Page 26 - Unlikely Stories 2
P. 26
Asian Games
Well, to get back to Milarepa: he supposedly mastered a skill
known as lung-gom-pa, the ability to cross great distances at a speed
greater than a horse could run. To do this he learned to control his
body in ways that left the practitioner in a sort of trance, moving in a
blur and barely touching the ground. This sounds like a magic trick or
mass hypnosis, like the Indian rope trick. But in Japan today there
exist monks who run one thousand marathons in one thousand days,
and they have a tradition of warrior monks—again the intersection of
physical, spiritual and political power.
So this is what I think happened, and it is the only way to explain
what I saw. One of the Chinese marathon runners was really a
Tibetan monk, and unbeknownst to his Chinese coaches he was an
adept in lung-gom-pa. He intended to win the race in his Tibetan
colors, grab the attention of the world’s media, and publicize the
plight of Tibet. But he knew it was a calculated risk: if he revealed
himself too soon along the course, the Chinese would have time to
find a way to stop him; if he waited too long, he might not have a
chance to win. I happened to be just past the point he had picked to
turn on the afterburners and overtake the Africans. He couldn’t
foresee that the police were always on the alert for bad behavior by
China’s athletes and attempted defection by anyone else’s. And he
had the bad fortune to be taken out—by what means I cannot
imagine—before any of the foreign press had seen him.

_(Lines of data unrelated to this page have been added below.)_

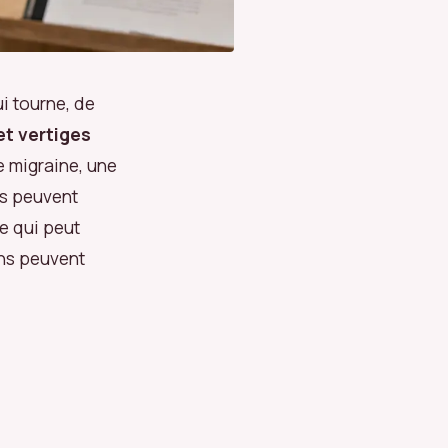
i tourne, de
et vertiges
ne migraine, une
ts peuvent
e qui peut
ons peuvent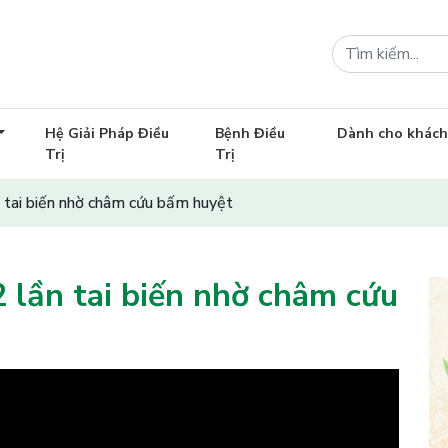
Hệ Giải Pháp Điều
Bệnh Điều
Dành cho khác
Trị
Trị
n tai biến nhờ châm cứu bấm huyệt
2 lần tai biến nhờ châm cứu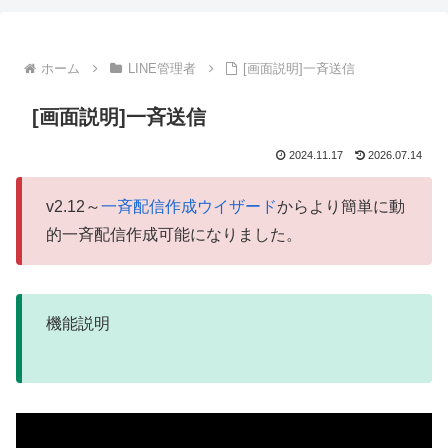
ホーム
LINE管理者
[画面説明]一斉送信
[画面説明]一斉送信
2024.11.17
2026.07.14
v2.12～
一斉配信作成ウイザード
からより簡単に動
的一斉配信作成可能になりました。
機能説明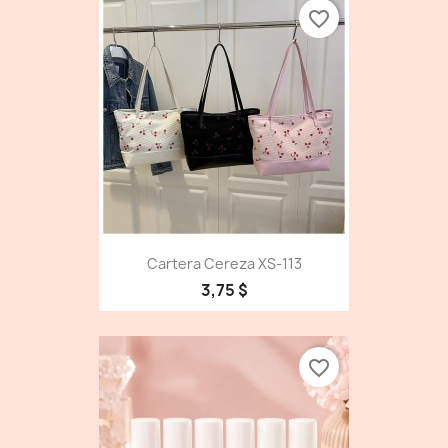
favorite_border
Cartera Cereza XS-113
3,75 $
favorite_border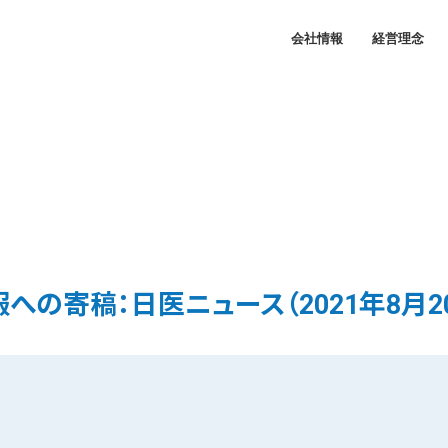
会社情報
経営理念
への寄稿：日医ニュース（2021年8月2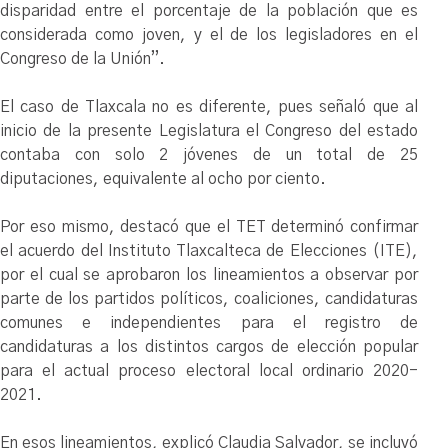
disparidad entre el porcentaje de la población que es
considerada como joven, y el de los legisladores en el
Congreso de la Unión”.
El caso de Tlaxcala no es diferente, pues señaló que al
inicio de la presente Legislatura el Congreso del estado
contaba con solo 2 jóvenes de un total de 25
diputaciones, equivalente al ocho por ciento.
Por eso mismo, destacó que el TET determinó confirmar
el acuerdo del Instituto Tlaxcalteca de Elecciones (ITE),
por el cual se aprobaron los lineamientos a observar por
parte de los partidos políticos, coaliciones, candidaturas
comunes e independientes para el registro de
candidaturas a los distintos cargos de elección popular
para el actual proceso electoral local ordinario 2020-
2021.
En esos lineamientos, explicó Claudia Salvador, se incluyó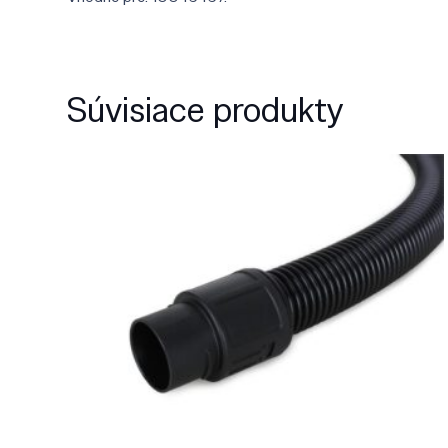
Súvisiace produkty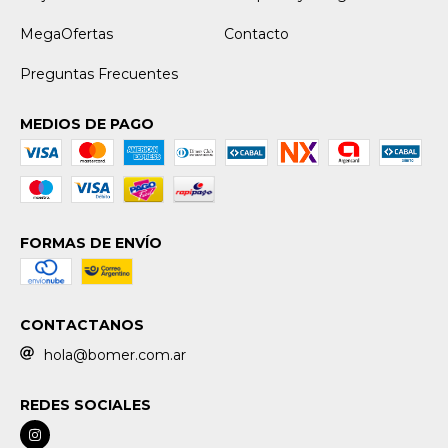
MegaOfertas
Contacto
Preguntas Frecuentes
MEDIOS DE PAGO
FORMAS DE ENVÍO
CONTACTANOS
hola@bomer.com.ar
REDES SOCIALES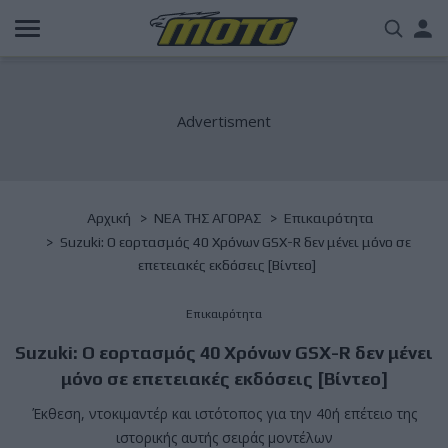
Παράκαμψη
Us
προς
το
acc
κυρίως
περιεχόμενο
me
Breadcrumb
Αρχική
NΕΑ ΤΗΣ ΑΓΟΡΑΣ
Επικαιρότητα
Suzuki: Ο εορτασμός 40 Χρόνων GSX-R δεν μένει μόνο σε
επετειακές εκδόσεις [Βίντεο]
Επικαιρότητα
Suzuki: Ο εορτασμός 40 Χρόνων GSX-R δεν μένει
μόνο σε επετειακές εκδόσεις [Βίντεο]
Έκθεση, ντοκιμαντέρ και ιστότοπος για την 40ή επέτειο της
ιστορικής αυτής σειράς μοντέλων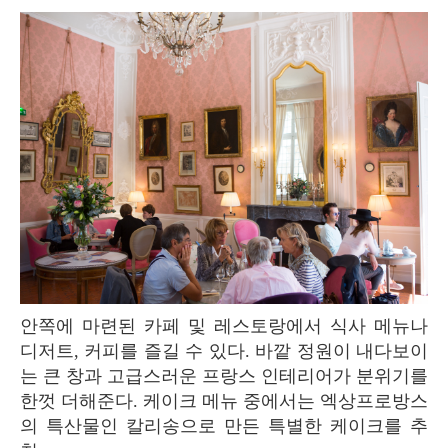
안쪽에 마련된 카페 및 레스토랑에서 식사 메뉴나
디저트, 커피를 즐길 수 있다. 바깥 정원이 내다보이
는 큰 창과 고급스러운 프랑스 인테리어가 분위기를
한껏 더해준다. 케이크 메뉴 중에서는 엑상프로방스
의 특산물인 칼리송으로 만든 특별한 케이크를 추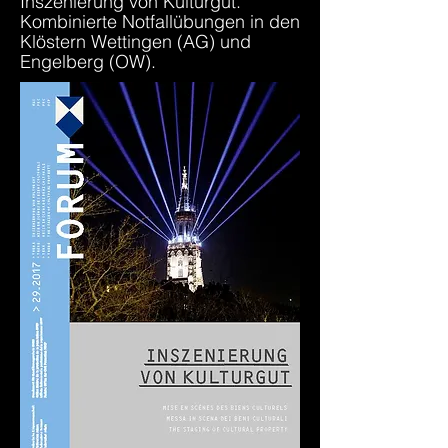
Inszenierung von Kulturgut.
Kombinierte Notfallübungen in den
Klöstern Wettingen (AG) und
Engelberg (OW).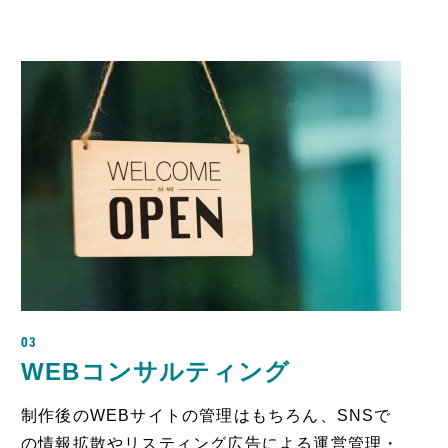
03
WEBコンサルティング
制作後のWEBサイトの管理はもちろん、SNSで
の情報拡散やリスティング広告による運営管理・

Okay, let me pay for your drink. I guess I owe you that for
listening to me. Now you are going to doubt my sanity. I don’t care.
Let’s get going. Proof? Evidence? I told you the Chinese were very
good at cleaning up this sort of thing, like the Soviets used to do,
airbrushing out members of the Politburo in photographs. I did
manage to find a list of the original three runners starting that
marathon. One of them had a name that could have been Tibetan.
He was the one who never finished the race.